Fausto Servadio torna in “pista”

Con Italia Viva di Matteo Renzi

Un Servadio determinato a tornare protagonista della vita politica della città quello che, dopo aver annunciato il suo ingresso al nuovo movimento politico di Matteo Renzi, si appresta a prendere in mano le redini di Italia Viva a Velletri. Una scelta, quella di Fausto Servadio, che non desta sorprese dal momento che fu tra i primi a sostenere il messaggio politico innovativo dell’ex sindaco di Firenze: ROTTAMARE PER RICOSTRUIRE. Era il momento di dare vita ad un nuovo soggetto politico che sapesse interpretare le trasformazioni che stavano cambiando lo scenario politico nazionale e internazionale.

     <<Sono stato il primo Sindaco renziano del Lazio – ha dichiarato Servadio – e ho sempre sostenuto a spada tratta le idee di Matteo Renzi, apprezzandone lo spirito e i contenuti. Per questo mi sento di poter aderire con entusiasmo a questo nuovo progetto politico e lo faccio in maniera convinta, impegnandomi a sostenerlo. Lo faccio soprattutto per le nuove generazioni, visto che la nuova formazione politica mi restituisce quella carica e fiducia per credere in un futuro migliore. Lo faccio per contribuire a creare qualcosa di diverso rispetto a quanto la politica sta producendo negli ultimi tempi, irretita da correnti e fazioni ben lontane dai problemi quotidiani dei cittadini. A breve ci saranno incontri coi vertici nazionali, dai quali potremmo ascoltare meglio i cardini del progetto e contribuire direttamente a forgiarlo. Ci sono state tante persone che in questo periodo mi hanno chiesto cosa avrei fatto e a loro posso finalmente rispondere che io ci sono e sono con Italia Viva, con tutta la determinazione e la buona volontà di chi vuole mettersi a disposizione per il bene della collettività. Non è certo questo il momento di parlare di incarichi, perché quella che nasce è una struttura fatta per dare, e non per chiedere, sorta per dare un sostegno alle persone volenterose, per il bene della comunità. In un contesto del genere chiunque vorrà avvicinarsi potrà farlo, dando il proprio contributo, all’insegna di una politica diversa>>.

A Velletri Italia Viva ha già raccolto importanti adesioni, la consigliera comunale Paola De Marchis e l’ex segretario del Pd veliterno Gianfranco Cestrilli, e a breve altre si aggiungeranno. Secondo indiscrezioni potrebbe salire addirittura a cinque il numero dei consiglieri comunali pronti a passare con Matteo Renzi. Per Fausto Servadio si tratta di una sorta di rivincita dopo la sua estromissione da qualsiasi tipo di incarico dopo la grande vittoria del giugno 2018, alla quale non era venuto meno il suo contributo, e che non gli permise di mantenere la presidenza dell’ANCI Lazio ricoperta per quasi cinque anni.  

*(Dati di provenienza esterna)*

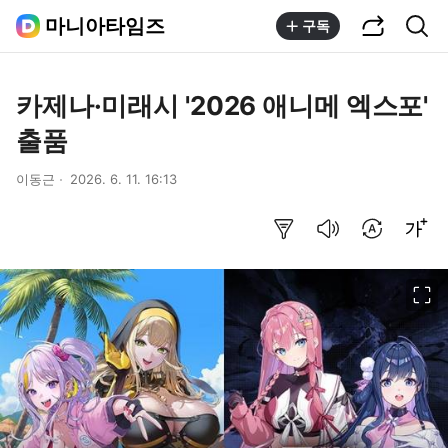
공유하기
통합검색
마니아타임즈
구독
카제나·미래시 '2026 애니메 엑스포'
출품
이동근
2026. 6. 11. 16:13
요약보기
음성으로 듣기
번역 설정
글씨크기 조절하기
이미지 크게 보기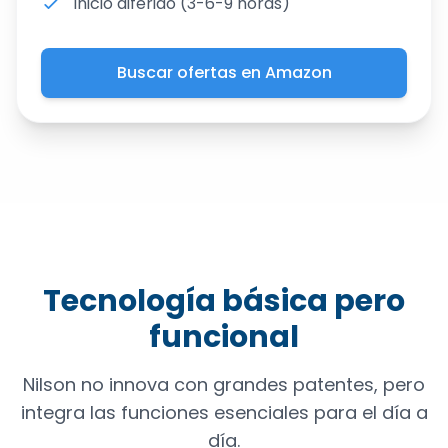
Inicio diferido (3-6-9 horas)
Buscar ofertas en Amazon
Tecnología básica pero
funcional
Nilson no innova con grandes patentes, pero
integra las funciones esenciales para el día a
día.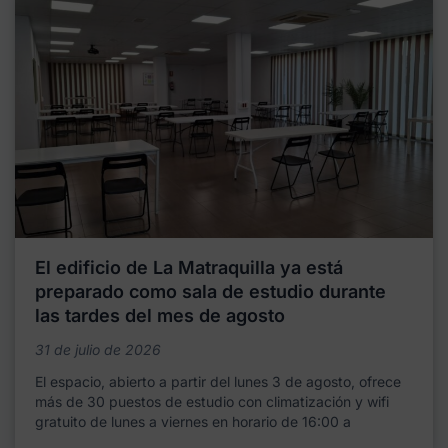
El edificio de La Matraquilla ya está
preparado como sala de estudio durante
las tardes del mes de agosto
31 de julio de 2026
El espacio, abierto a partir del lunes 3 de agosto, ofrece
más de 30 puestos de estudio con climatización y wifi
gratuito de lunes a viernes en horario de 16:00 a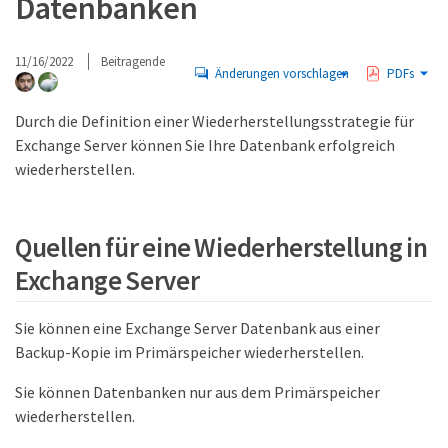
Datenbanken
11/16/2022
Beitragende
Änderungen vorschlagen
PDFs
Durch die Definition einer Wiederherstellungsstrategie für
Exchange Server können Sie Ihre Datenbank erfolgreich
wiederherstellen.
Quellen für eine Wiederherstellung in
Exchange Server
Sie können eine Exchange Server Datenbank aus einer
Backup-Kopie im Primärspeicher wiederherstellen.
Sie können Datenbanken nur aus dem Primärspeicher
wiederherstellen.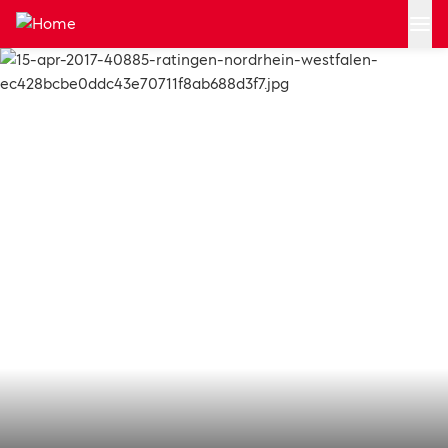
Zum Hauptinhalt springen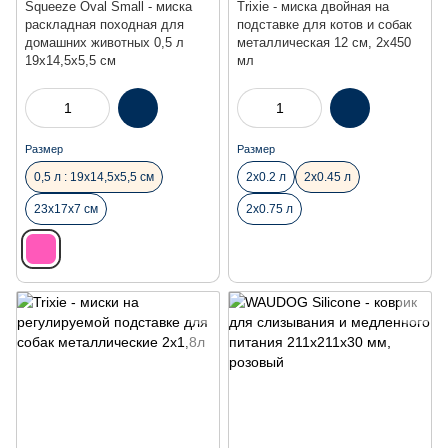
Squeeze Oval Small - миска
Trixie - миска двойная на
раскладная походная для
подставке для котов и собак
домашних животных 0,5 л
металлическая 12 см, 2х450
19x14,5x5,5 см
мл
Размер
Размер
0,5 л : 19x14,5x5,5 см
2х0.2 л
2х0.45 л
23х17х7 см
2х0.75 л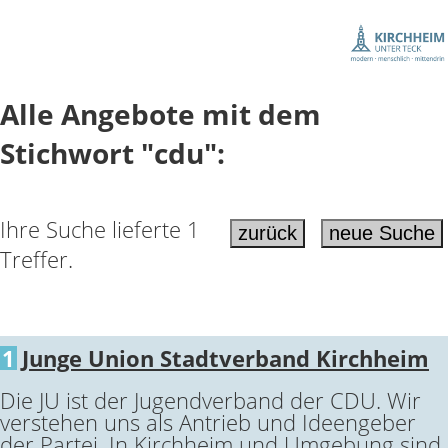
Alle Angebote mit dem
Stichwort "cdu":
Ihre Suche lieferte 1
Treffer.
1
Junge Union Stadtverband Kirchheim
Die JU ist der Jugendverband der CDU. Wir
verstehen uns als Antrieb und Ideengeber
der Partei. In Kirchheim und Umgebung sind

<<Anche io mi sono sentito trattato come Renzi e capisco la sua voglia di dimostrare che le sue idee erano valide e possono davvero cambiare, in meglio, la nostra Italia e tutti i territori, compreso il nostro. Ero stufo delle liti, della politica portata avanti all’insegna dell’uno contro l’altro, senza che nessuno riuscisse più a mettersi insieme per fare qualcosa di positivo. Io, da sempre, rivendico la bontà di molte azioni fatte dal Governo Renzi e, a seguire, da quello Gentiloni e mi è venuto spontaneo e naturale aderire a questo progetto. Anche io da imprenditore, mi sono sempre sentito una parte del partito contro, come se avessi occupato spazi che non erano miei. Mi hanno dato del decisionista, quasi fosse un’offesa, ma senza la determinazione non avrei fatto nulla di quanto di buono e bello è stato fatto per Velletri. Decisionismo e senso di responsabilità possono e debbono andare di pari passo, cosa che purtroppo oggi non sta avvenendo a Velletri”.

Per Fausto Servadio si apre un nuovo capitolo con la possibilità di mettere a disposizione tutta la sua esperienza e tutta la sua determinazione all’interno di Italia Viva, il nuovo movimento politico del quale avrà la responsabilità di recitare un ruolo-guida.

 << Saprò guardare al futuro senza rinnegare nulla di quanto è stato. Tutto quel che ho fatto l’ho fatto per il bene del partito che rappresentavo e della mia città, e rifarei tutto, ancora una volta. Ma non si può negare come a livello locale il Partito Democratico non abbia saputo dare continuità ai progetti che erano stati promessi in campagna elettorale e sulla base dei quali anche io mi ero speso. Ciononostante, lo ribadisco ancora una volta, non rinnego nulla di quanto è stato, e ringrazio comunque tutti per l’affetto e il sostegno ricevuto in questi anni>>.